What is a phishing attack?
These are large scale information gathering attacks carried out by fraudsters. Emails, texts or social posts sent out by fraudsters may contain a link that takes you to a fake website. The message will be presented in a way which will make you think it comes from a trusted source (such as your bank or your telephone company). If a link takes you to a website, you could be asked to input personal information such as passwords and card details.
These attacks can often target company staff in the hope of tricking them into making mistakes. It is therefore important to stay vigilant and spot the ‘tell-tale’ signs of an attack. These attacks can become more and more targeted as the fraudster gathers more information on the business.
What should I do if I think I have received a phishing attack?
This is the mantra to help you avoid becoming the ‘vulnerability’ that causes a cyber security issue in your company… Stop. Question. Verify.
STOP – We have gotten so used to responding to texts quickly, immediately clicking on ‘pop-ups’ and following links without thinking. This speedy and trusting digital behaviour is what the fraudster depends on to breach a business. You must STOP, even just for a second, to allow your senses a chance to kick in. If you have any doubts or suspicions, you need to check them out. But you will only get a chance to do that if you STOP and pause before responding, following or clicking. Give yourself time to realise that something isn’t quite right with an email you’ve just read, or the text you just received, or the social media post you were about to click on… you get the idea!

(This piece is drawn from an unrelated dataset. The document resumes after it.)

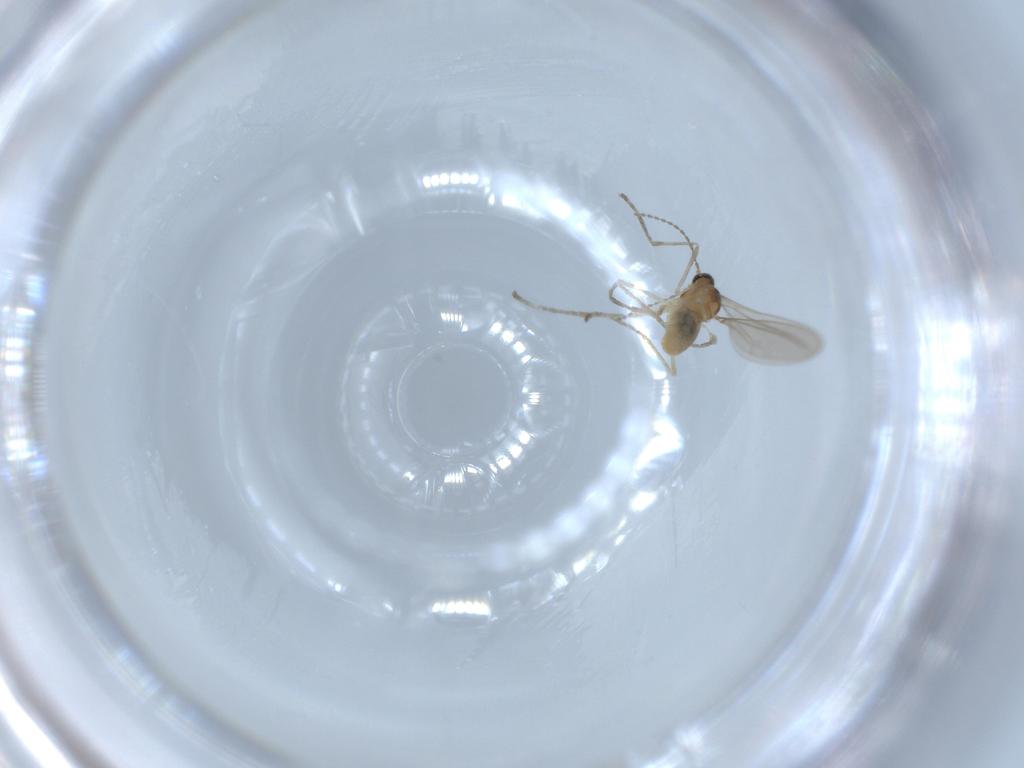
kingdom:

QUESTION – “Why is this person applying pressure for action late on a Friday?”, “Hang on, that’s not how Rachael spells her name?”, “That’s not the text number the bank normally uses?”, “Fred doesn’t normally post stuff like that on Linked in?”. In most scenarios, there will be something that should trigger some doubt in your mind. These things may be as subtle as the request being slightly out of character.

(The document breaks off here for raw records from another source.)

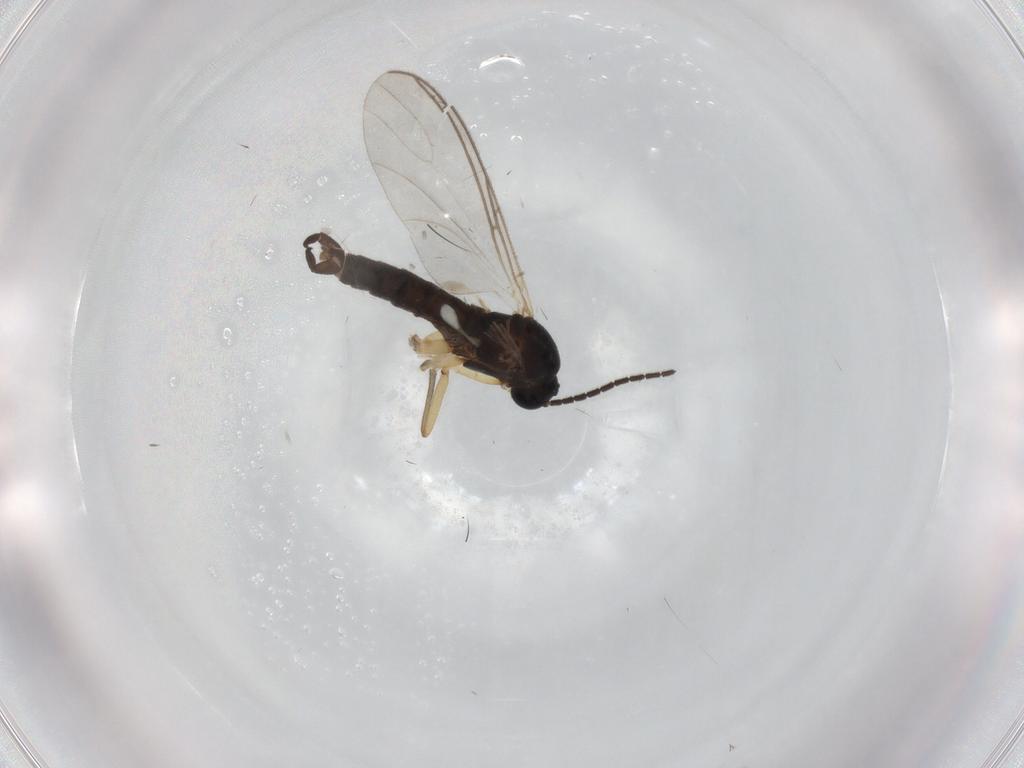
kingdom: Animalia
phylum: Arthropoda
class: Insecta
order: Diptera
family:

VERIFY – If there is any doubt then find an appropriate way to verify the request without interacting with it. You should check the origins of a request and do it by a different route (for example, if you receive a text from the bank, use your desk phone to call the bank using the number on the back of your card, or if you get an email from your managing director demanding you to make an urgent payment, call them to confirm it is valid).
At all times you should think to STOP. QUESTION. VERIFY.